Instruction:
Return the text of each item below line for line, without changing a word, and leave out the pictures.
►
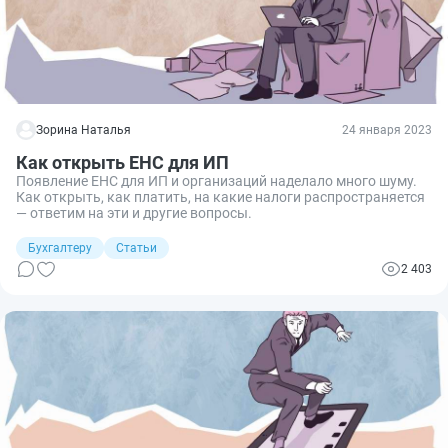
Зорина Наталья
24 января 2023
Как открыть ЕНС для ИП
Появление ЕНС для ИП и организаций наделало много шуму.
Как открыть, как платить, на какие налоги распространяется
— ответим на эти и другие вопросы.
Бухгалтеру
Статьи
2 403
◄
Output of the task:
Зорина Наталья
24 января 2023
Как открыть ЕНС для ИП
Появление ЕНС для ИП и организаций наделало много шуму.
Как открыть, как платить, на какие налоги распространяется
— ответим на эти и другие вопросы.
Бухгалтеру
Статьи
2 403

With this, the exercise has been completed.